Sampai sekarang hati saya masih sakit, bahkan mungkin takkan hilang sampai kapanpun. meski itu sudah 15 tahun yang lalu , tetapi syukurlah phobiaku dengan cerpen,novel dan puisi telah hilang. Dulu sekali aku pernah membenci segala hal yang bersifat fiksi entah itu cerpen, puisi, novel atau karya sastra lainnya. Terima kasih setulus hati untuk mbak Fanny orang yang membawa saya kembali ke Cerpen
Aku mengenal Iva Junaedi gadis blasteran Indonesia Cina dari tulisan cerpennya yang selalu setia menghiasi Koran kampus UMPAR tahun 1994. Dia adalah gadis idola dengan fisik yang nyaris sempurna dan otak yang super smart dengan IPK cum laude ditambah lagi dengan kemampuan menulis cerpen cinta yang begitu romantis, maka tidak heran dia menjadi impian semua mahasiswa cowok kala itu.
Akupun termasuk salah satu pengagummya, tetapi cuma pengagum tak pernah ada keberanian secuilpun, bahkan untuk sekedar menyapanya, dia terlampau tinggi untuk dijangkau. Sampai pada suatu hari kejadian yang masih terekam jelas di otakku telah merubah jalan hidupku. Koran kampus mendapat bantuan komputer 1 unit, mesin ketik yang selama ini dipakai oleh Iva telah berganti pemilik kepada Isti sang bendahara yang juga sahabat karibku. Komputer itu processornya intel Pentium 286, hardisk 16 MB dan memori 1 MB , wah jadul banget nih.
Karena komputer build up semua softwarenya asli termasuk program pengolah katanya Wordstar, inilah yang menjadi masalah karena Iva tidak menguasai program itu, dia hanya menguasai chi writer program pengolah kata lainnya, dan Dekan FKIP sudah mewanti-wanti agar program dari kompi itu jangan diutak –atik.

Data tersimpan
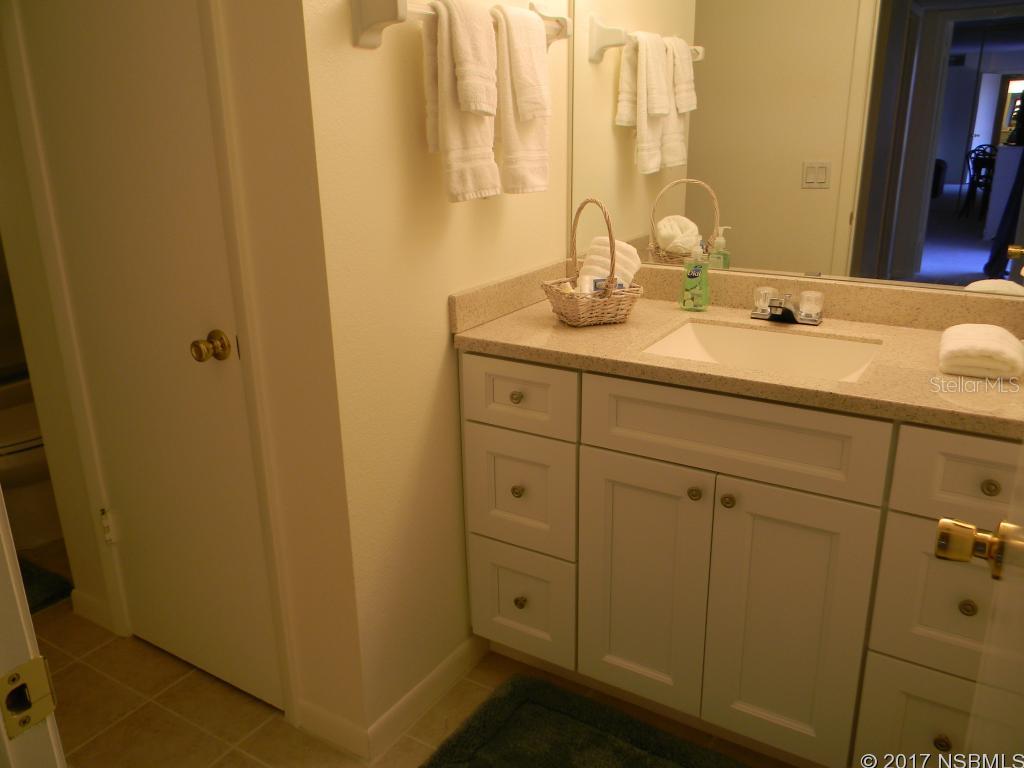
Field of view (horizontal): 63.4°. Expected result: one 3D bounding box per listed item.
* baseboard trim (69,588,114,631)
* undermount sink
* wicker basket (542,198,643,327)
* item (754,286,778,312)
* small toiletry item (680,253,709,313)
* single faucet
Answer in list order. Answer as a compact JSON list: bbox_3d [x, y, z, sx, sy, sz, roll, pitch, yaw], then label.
[{"bbox_3d":[-1.175,0.634,2.331,0.195,0.084,0.015,10,21,31],"label":"baseboard trim"},{"bbox_3d":[0.528,0.000,1.762,0.440,0.150,0.330,10,21,31],"label":"undermount sink"},{"bbox_3d":[0.186,-0.287,1.934,0.175,0.282,0.195,-8,19,-20],"label":"wicker basket"},{"bbox_3d":[0.601,-0.200,1.958,0.055,0.060,0.055,10,21,31],"label":"item"},{"bbox_3d":[0.452,-0.266,2.043,0.080,0.166,0.053,10,21,31],"label":"small toiletry item"},{"bbox_3d":[0.622,-0.175,1.899,0.158,0.076,0.138,10,21,31],"label":"single faucet"}]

Isi tugas: Kutip tanpa mengubah apa pun bagian kisah tentang Iva Junaedi di atas, dari "Karena komputer build" sampai "jangan diutak –atik.".

Jawaban soal:
Karena komputer build up semua softwarenya asli termasuk program pengolah katanya Wordstar, inilah yang menjadi masalah karena Iva tidak menguasai program itu, dia hanya menguasai chi writer program pengolah kata lainnya, dan Dekan FKIP sudah mewanti-wanti agar program dari kompi itu jangan diutak –atik.